What to do: Arrange as a numbered list the lines of the entries below, omitting blank lines, from the line containing "genus: Metathelypteris" through the end of the entries.

[Stored items]
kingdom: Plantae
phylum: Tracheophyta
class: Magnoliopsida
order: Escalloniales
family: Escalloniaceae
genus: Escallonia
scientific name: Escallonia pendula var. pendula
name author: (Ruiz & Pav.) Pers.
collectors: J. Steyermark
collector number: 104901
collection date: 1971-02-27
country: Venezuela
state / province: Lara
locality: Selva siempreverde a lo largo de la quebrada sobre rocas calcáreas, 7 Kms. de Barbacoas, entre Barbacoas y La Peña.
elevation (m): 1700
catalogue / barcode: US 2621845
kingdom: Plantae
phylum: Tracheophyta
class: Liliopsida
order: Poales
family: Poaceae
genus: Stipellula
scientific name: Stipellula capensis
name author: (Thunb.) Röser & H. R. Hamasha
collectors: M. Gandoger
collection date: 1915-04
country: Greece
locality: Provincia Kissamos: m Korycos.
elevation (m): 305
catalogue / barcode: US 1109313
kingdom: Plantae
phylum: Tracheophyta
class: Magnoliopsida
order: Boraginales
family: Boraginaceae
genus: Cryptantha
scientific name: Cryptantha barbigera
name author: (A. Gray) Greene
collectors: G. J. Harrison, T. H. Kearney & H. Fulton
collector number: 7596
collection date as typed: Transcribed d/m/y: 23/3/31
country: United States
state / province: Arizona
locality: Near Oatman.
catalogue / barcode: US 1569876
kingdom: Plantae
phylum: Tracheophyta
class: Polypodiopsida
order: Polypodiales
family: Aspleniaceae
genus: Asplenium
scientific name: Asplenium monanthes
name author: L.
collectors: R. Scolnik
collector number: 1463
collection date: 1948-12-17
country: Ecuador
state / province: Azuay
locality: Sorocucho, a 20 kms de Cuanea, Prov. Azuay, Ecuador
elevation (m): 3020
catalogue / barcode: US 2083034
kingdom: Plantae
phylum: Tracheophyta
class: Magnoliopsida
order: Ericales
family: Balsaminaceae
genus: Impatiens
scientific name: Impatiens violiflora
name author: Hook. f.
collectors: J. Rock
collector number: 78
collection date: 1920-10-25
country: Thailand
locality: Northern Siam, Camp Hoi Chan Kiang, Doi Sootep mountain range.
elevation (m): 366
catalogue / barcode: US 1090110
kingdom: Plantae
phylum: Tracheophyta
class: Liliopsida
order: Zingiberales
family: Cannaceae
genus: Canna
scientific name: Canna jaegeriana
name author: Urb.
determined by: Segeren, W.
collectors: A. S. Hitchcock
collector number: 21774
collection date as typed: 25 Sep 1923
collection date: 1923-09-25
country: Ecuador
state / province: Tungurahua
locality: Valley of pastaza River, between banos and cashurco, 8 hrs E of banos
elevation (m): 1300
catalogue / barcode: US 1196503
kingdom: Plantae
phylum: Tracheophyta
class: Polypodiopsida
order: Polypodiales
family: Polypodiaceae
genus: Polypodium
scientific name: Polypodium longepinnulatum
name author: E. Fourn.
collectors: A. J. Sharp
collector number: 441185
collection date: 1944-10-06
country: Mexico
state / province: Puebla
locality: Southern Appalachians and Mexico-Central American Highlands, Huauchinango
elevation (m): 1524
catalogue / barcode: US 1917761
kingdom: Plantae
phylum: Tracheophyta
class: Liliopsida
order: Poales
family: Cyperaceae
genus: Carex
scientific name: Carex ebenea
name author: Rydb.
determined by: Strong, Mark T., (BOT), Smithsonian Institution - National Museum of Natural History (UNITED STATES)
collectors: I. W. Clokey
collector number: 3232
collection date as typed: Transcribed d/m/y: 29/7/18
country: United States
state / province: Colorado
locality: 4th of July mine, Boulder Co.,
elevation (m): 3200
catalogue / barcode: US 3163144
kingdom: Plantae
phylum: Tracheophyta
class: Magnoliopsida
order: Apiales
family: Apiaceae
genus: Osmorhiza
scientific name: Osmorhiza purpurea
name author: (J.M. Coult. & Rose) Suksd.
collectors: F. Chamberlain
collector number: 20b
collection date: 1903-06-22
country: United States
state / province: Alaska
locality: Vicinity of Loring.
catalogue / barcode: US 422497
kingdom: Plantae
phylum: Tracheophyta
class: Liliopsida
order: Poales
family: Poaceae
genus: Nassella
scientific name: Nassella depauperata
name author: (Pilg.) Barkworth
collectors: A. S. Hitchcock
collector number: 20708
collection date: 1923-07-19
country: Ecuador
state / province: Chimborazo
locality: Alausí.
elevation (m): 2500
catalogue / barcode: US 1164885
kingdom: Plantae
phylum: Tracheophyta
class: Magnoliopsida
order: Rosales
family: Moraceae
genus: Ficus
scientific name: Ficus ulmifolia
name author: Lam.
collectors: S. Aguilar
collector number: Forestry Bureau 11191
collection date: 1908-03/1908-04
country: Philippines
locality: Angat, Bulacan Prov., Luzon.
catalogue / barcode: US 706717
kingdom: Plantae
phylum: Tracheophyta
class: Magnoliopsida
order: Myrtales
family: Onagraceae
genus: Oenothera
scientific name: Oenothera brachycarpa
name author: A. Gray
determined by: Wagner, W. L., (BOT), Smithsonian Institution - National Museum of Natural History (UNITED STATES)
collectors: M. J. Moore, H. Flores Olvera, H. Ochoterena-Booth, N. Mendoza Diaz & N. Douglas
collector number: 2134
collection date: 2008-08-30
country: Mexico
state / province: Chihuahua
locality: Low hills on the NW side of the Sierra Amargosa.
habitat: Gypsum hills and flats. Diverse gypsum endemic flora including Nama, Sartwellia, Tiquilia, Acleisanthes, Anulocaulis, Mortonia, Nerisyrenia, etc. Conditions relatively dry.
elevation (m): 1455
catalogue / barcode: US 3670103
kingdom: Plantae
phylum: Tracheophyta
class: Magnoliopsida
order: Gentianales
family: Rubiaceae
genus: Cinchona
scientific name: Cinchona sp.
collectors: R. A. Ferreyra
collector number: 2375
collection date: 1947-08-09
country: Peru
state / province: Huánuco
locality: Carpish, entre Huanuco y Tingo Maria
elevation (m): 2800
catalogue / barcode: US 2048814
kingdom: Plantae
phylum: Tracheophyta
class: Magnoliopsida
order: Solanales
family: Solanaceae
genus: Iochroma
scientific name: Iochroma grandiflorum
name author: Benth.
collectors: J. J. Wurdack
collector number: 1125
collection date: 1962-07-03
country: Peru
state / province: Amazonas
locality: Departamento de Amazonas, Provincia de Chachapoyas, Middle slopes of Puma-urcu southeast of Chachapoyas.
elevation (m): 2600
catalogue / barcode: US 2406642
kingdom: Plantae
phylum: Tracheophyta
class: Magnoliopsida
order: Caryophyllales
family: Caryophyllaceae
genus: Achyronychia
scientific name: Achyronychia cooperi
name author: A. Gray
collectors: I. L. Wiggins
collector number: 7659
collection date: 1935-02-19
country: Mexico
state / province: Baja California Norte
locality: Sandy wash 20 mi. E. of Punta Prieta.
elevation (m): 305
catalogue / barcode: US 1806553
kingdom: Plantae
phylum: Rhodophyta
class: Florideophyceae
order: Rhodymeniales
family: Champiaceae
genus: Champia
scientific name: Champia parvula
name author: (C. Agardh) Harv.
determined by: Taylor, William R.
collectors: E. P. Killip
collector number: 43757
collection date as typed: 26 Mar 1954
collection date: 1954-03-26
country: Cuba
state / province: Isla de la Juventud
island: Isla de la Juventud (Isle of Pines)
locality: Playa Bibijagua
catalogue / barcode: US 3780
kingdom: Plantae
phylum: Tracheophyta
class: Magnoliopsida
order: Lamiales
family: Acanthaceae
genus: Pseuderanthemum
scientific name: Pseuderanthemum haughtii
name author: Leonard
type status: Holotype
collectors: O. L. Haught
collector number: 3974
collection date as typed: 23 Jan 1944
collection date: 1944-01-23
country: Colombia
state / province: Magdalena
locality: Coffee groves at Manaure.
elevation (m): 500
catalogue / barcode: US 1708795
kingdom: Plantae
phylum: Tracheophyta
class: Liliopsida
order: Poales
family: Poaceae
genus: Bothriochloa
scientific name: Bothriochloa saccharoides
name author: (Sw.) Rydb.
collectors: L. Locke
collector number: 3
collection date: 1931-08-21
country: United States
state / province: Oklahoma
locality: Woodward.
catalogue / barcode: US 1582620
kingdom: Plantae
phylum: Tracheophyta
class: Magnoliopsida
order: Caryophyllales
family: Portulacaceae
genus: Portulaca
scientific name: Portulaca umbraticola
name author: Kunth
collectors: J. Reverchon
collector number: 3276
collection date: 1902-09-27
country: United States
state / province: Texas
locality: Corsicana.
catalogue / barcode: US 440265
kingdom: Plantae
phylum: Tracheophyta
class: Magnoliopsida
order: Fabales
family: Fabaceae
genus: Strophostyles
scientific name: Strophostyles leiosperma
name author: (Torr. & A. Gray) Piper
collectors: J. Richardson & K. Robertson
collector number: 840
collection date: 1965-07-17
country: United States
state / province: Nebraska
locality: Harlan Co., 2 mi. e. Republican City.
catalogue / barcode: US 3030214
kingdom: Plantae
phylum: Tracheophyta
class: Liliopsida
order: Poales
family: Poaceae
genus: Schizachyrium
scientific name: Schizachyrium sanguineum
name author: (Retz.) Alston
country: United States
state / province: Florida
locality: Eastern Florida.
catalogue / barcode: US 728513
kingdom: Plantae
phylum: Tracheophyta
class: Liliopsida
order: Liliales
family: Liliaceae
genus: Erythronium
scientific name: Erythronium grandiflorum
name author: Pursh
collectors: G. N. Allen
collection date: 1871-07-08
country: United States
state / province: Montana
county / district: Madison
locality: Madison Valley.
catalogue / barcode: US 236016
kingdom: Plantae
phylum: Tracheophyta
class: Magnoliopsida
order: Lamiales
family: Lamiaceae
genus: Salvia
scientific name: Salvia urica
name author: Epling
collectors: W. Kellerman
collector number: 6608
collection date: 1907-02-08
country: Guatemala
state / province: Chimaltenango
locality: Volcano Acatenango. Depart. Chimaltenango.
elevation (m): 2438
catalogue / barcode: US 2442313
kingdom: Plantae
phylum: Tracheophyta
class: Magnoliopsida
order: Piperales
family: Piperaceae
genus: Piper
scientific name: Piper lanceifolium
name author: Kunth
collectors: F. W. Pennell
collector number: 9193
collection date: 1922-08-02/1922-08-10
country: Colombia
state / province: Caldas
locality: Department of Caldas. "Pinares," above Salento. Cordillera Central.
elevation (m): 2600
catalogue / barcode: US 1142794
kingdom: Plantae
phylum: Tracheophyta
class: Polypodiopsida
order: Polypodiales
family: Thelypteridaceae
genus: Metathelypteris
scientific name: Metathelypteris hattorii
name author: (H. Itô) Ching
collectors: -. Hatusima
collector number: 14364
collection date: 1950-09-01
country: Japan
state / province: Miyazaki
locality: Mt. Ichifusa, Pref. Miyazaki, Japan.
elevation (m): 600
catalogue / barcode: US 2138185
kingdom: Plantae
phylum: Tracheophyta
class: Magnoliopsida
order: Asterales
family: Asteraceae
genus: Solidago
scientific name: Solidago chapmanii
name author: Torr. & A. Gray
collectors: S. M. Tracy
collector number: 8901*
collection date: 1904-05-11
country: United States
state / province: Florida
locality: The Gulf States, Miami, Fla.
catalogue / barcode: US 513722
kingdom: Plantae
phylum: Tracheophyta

Answer for the task:
1. genus: Metathelypteris
2. scientific name: Metathelypteris hattorii
3. name author: (H. Itô) Ching
4. collectors: -. Hatusima
5. collector number: 14364
6. collection date: 1950-09-01
7. country: Japan
8. state / province: Miyazaki
9. locality: Mt. Ichifusa, Pref. Miyazaki, Japan.
10. elevation (m): 600
11. catalogue / barcode: US 2138185
12. kingdom: Plantae
13. phylum: Tracheophyta
14. class: Magnoliopsida
15. order: Asterales
16. family: Asteraceae
17. genus: Solidago
18. scientific name: Solidago chapmanii
19. name author: Torr. & A. Gray
20. collectors: S. M. Tracy
21. collector number: 8901*
22. collection date: 1904-05-11
23. country: United States
24. state / province: Florida
25. locality: The Gulf States, Miami, Fla.
26. catalogue / barcode: US 513722
27. kingdom: Plantae
28. phylum: Tracheophyta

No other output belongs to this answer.